제공 자료

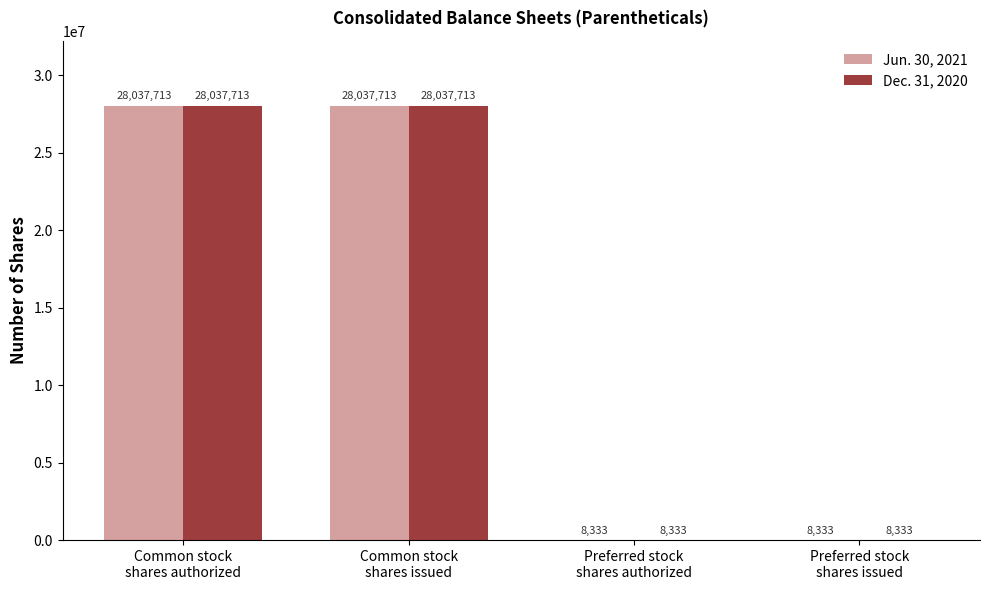

What is the sum of the Jun. 30, 2021 values at Common stock
shares authorized and Preferred stock
shares issued?

28046046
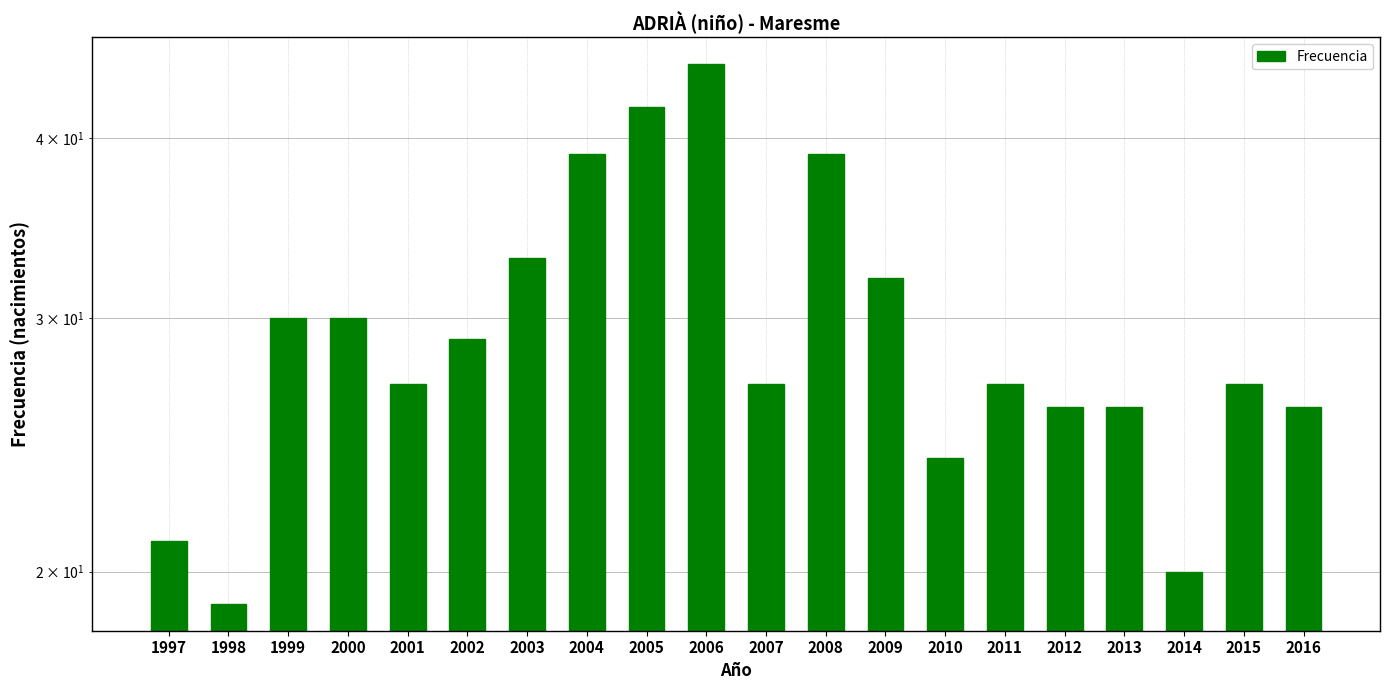

What is the change in value from 1998 to 2015?

+8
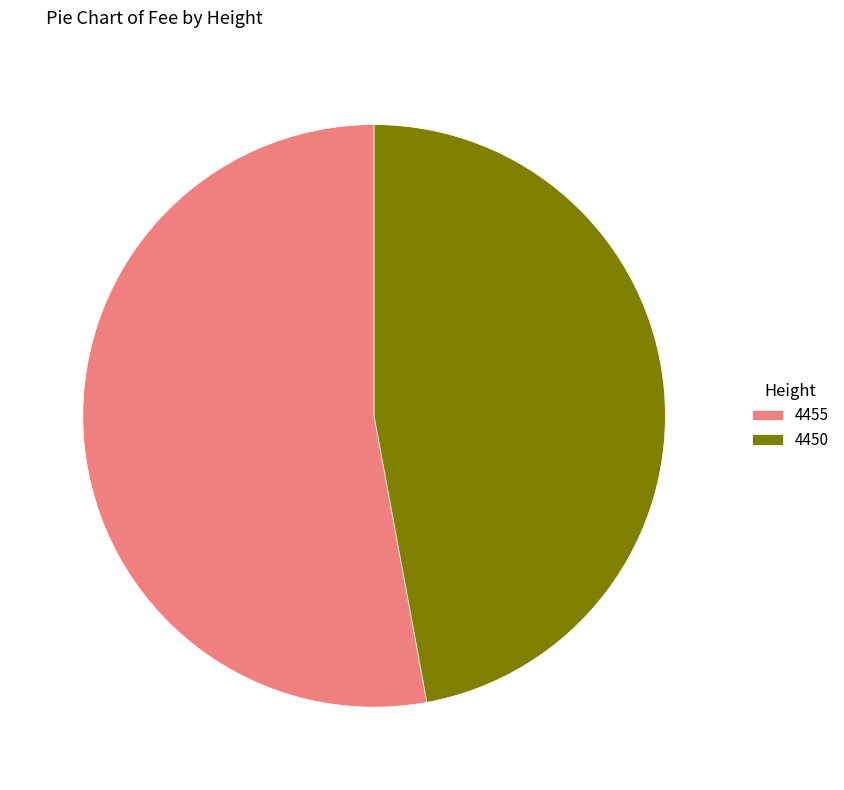

Is there a majority slice in this chart?

Yes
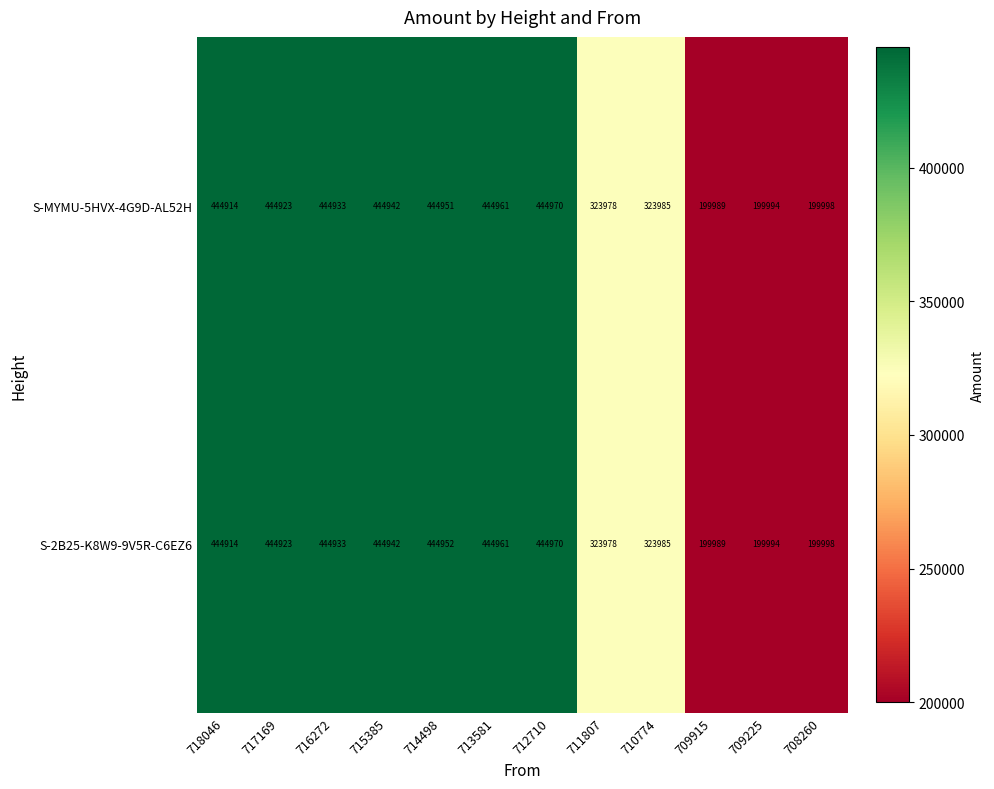

Is it true that S-MYMU-5HVX-4G9D-AL52H equals 444961 at 713581?

True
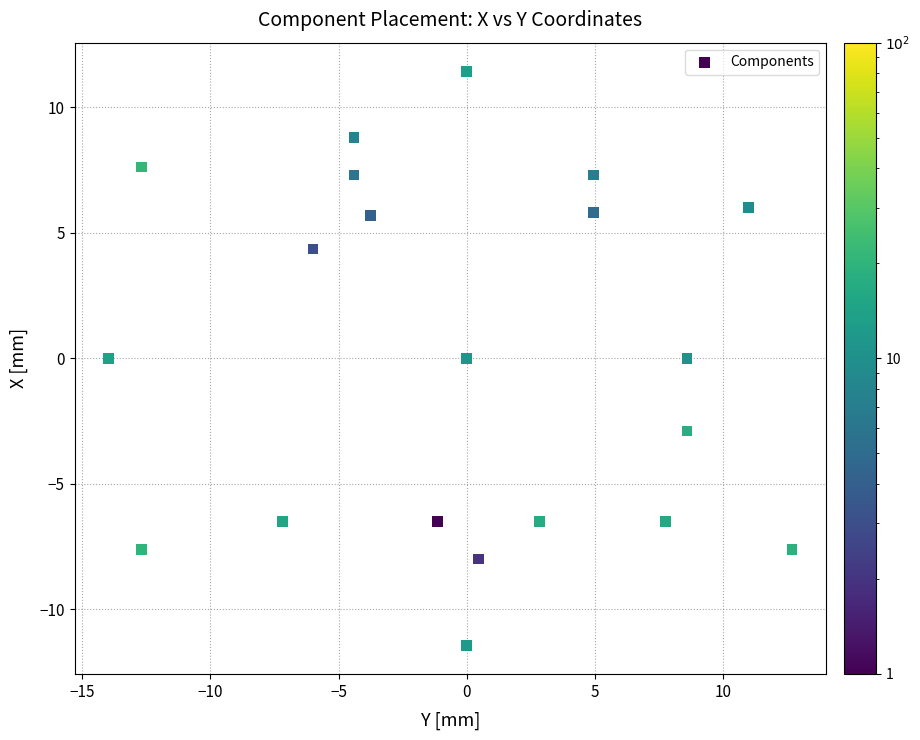

What is the range of X values (max minus min)?

26.7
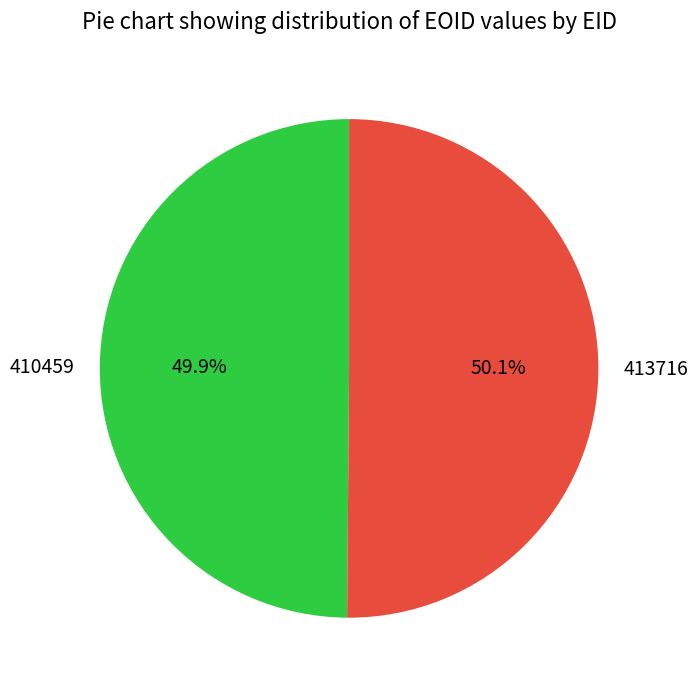

To the nearest percent, what portion does 413716 represent?

50%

과제 목표
위 자료에서 "stock"라는 단어가 들어 있는 줄을 모두 찾아 그대로 옮겨 알려 주세요. 대문자와 소문자는 구분합니다.

과제 답변
What is the sum of the Jun. 30, 2021 values at Common stock
shares authorized and Preferred stock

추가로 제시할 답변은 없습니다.